→ **Directions**
Count the lines in the entries below that contain the string "mogli", treating uppercase and lowercase as different, and give only the number.

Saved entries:

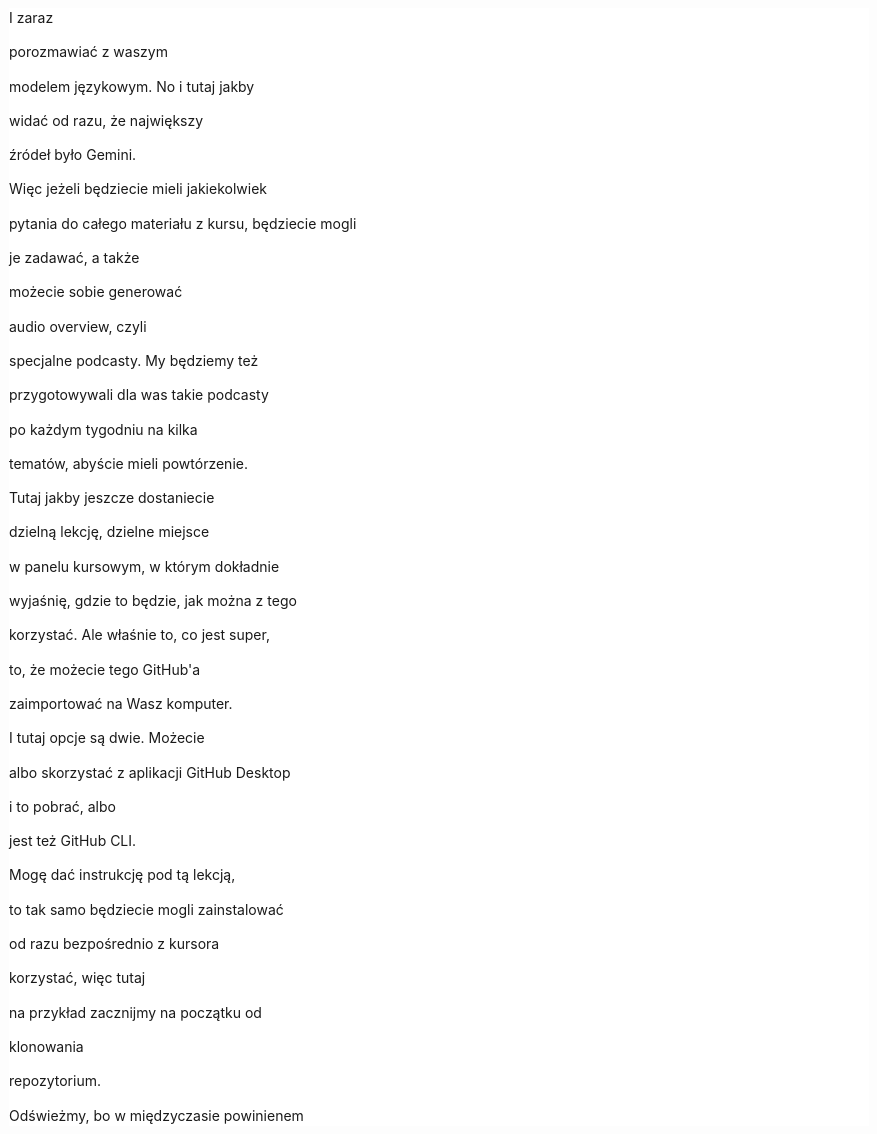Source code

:I zaraz

porozmawiać z waszym

modelem językowym. No i tutaj jakby

widać od razu, że największy

źródeł było Gemini.

Więc jeżeli będziecie mieli jakiekolwiek

pytania do całego materiału z kursu, będziecie mogli

je zadawać, a także

możecie sobie generować

audio overview, czyli

specjalne podcasty. My będziemy też

przygotowywali dla was takie podcasty

po każdym tygodniu na kilka

tematów, abyście mieli powtórzenie.

Tutaj jakby jeszcze dostaniecie

dzielną lekcję, dzielne miejsce

w panelu kursowym, w którym dokładnie

wyjaśnię, gdzie to będzie, jak można z tego

korzystać. Ale właśnie to, co jest super,

to, że możecie tego GitHub'a

zaimportować na Wasz komputer.

I tutaj opcje są dwie. Możecie

albo skorzystać z aplikacji GitHub Desktop

i to pobrać, albo

jest też GitHub CLI.

Mogę dać instrukcję pod tą lekcją,

to tak samo będziecie mogli zainstalować

od razu bezpośrednio z kursora

korzystać, więc tutaj

na przykład zacznijmy na początku od

klonowania

repozytorium.

Odświeżmy, bo w międzyczasie powinienem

→ **Solution**
2